What we have here is a failure to communicate. The family in this movie is not only a dysfunctional one,  it’s a group of emotionally blocked off people. They all have built up walls: the children have blocked off the parents. The parents have blocked off each other, and the movie blocks off the audience from the secrets held within the creepy mansion.

Sisters, Janghwa and Hongryeon, have clearly survived some sort of traumatic experience. The girls return home, quiet and distant from the parents who try so hard to connect with them. But why? Is it because of something going on in the house? Maybe the supernatural has possessed the mansion and is causing discourse among the members of this family. Or perhaps the problem is a little more relatable to the audience. Divorce? Child abuse? Sexual abuse? Who knows? I will say that the answer is a very jarring one if you’re not use to this type of horror film.

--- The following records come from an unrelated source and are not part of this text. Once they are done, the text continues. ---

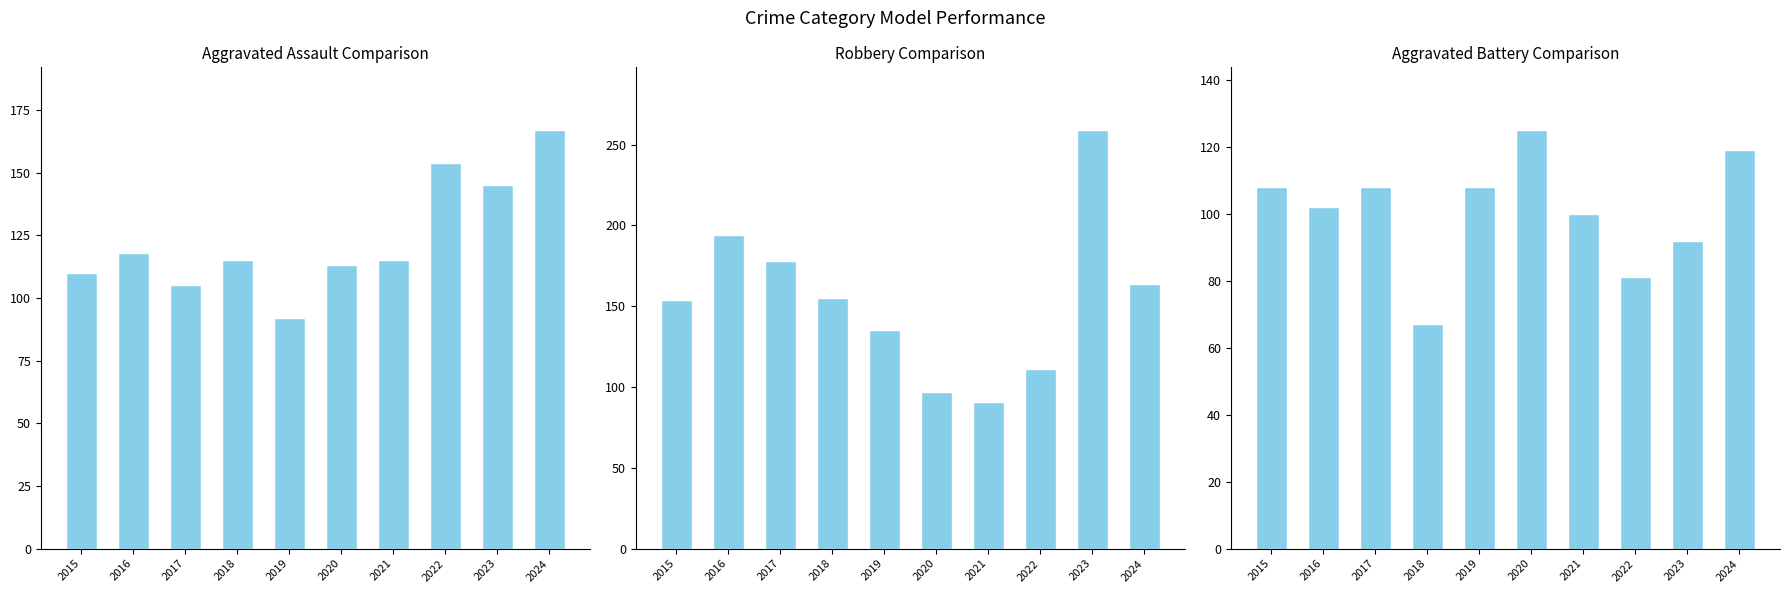

How many values in the Robbery series exceed 155?

4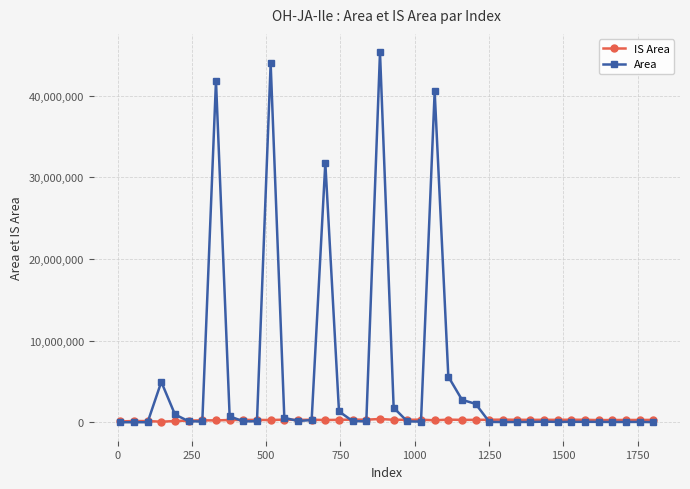

What is the value of the Area point at the 35th from the left?

51901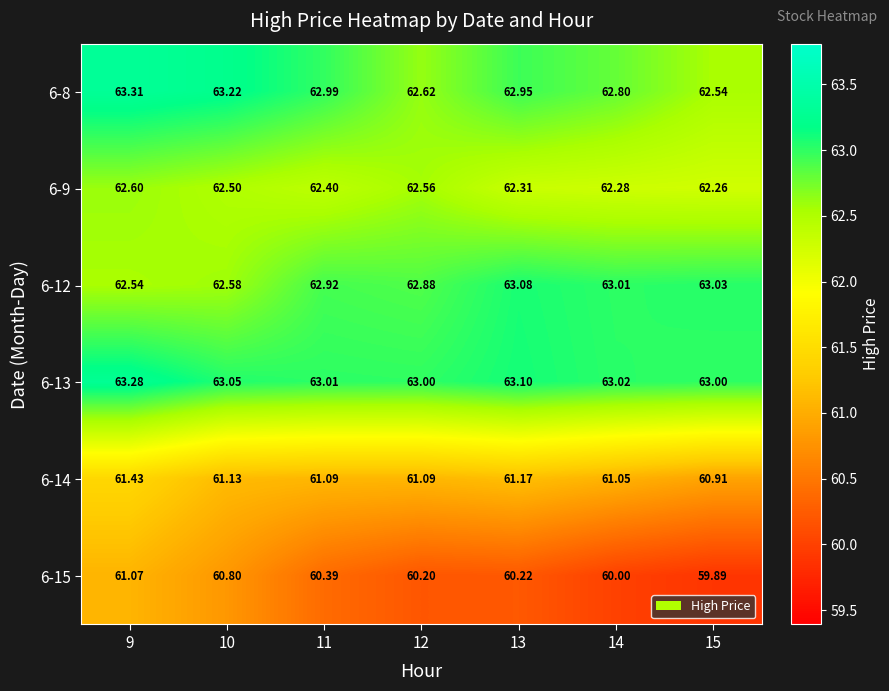

At how many categories does at least one series exceed 61?

7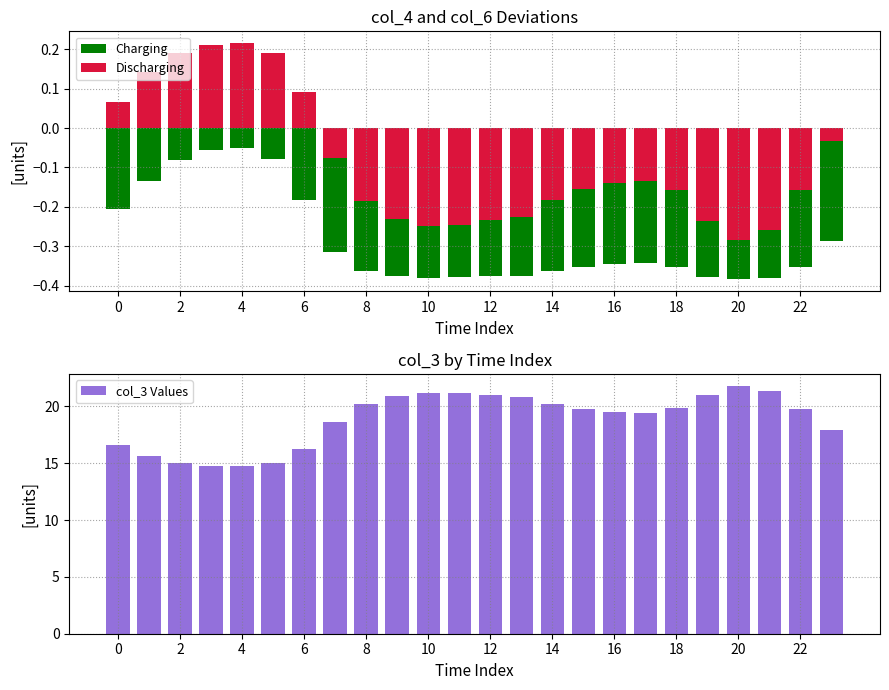

Which series has the largest total across all categories?

col_3 Values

The most interesting thing about this movie to me was the step-mother. At the beginning of this picture we’re lead to believe she is a mother trying desperately to connect with her two step-daughters. She cooks, cleans, and goes out of her way to make them feel comfortable, yet their response is a cold one. As I’m watching the movie and how the children are treating their parents, I actually started to think them silly, and petty, little brats! I know the mysterious incident changed their lives, but I still didn’t think the children needed to be so insubordinate. How silly I feel now, having seen this picture, which will no doubt need multiple viewings or at least a solid, reasonable YouTube comment explanation. It’s a strange, provocative, supernatural, psychological horror movie, guys. However, it’s a horror movie that uses the well-worn tropes of the Asian horror flick, not the American horror flick. So less “jumping at doors slamming” and more gazing upon a film-set built of the nightmares you had as a child. The atmosphere is tense and weird, with characters often staring at each other without speaking at all. Again, it all makes sense at the end. At least to me it did.

I’d recommend it to the fans of horror stories, obviously. It’s a pretty well crafted piece, shifting ruggedly through fits of “calm and eerie” to “rowdy and reckless”. It’s a fun experience, but I have to be honest. I had forgotten much of what occurred only a day after watching it. What does that tell you?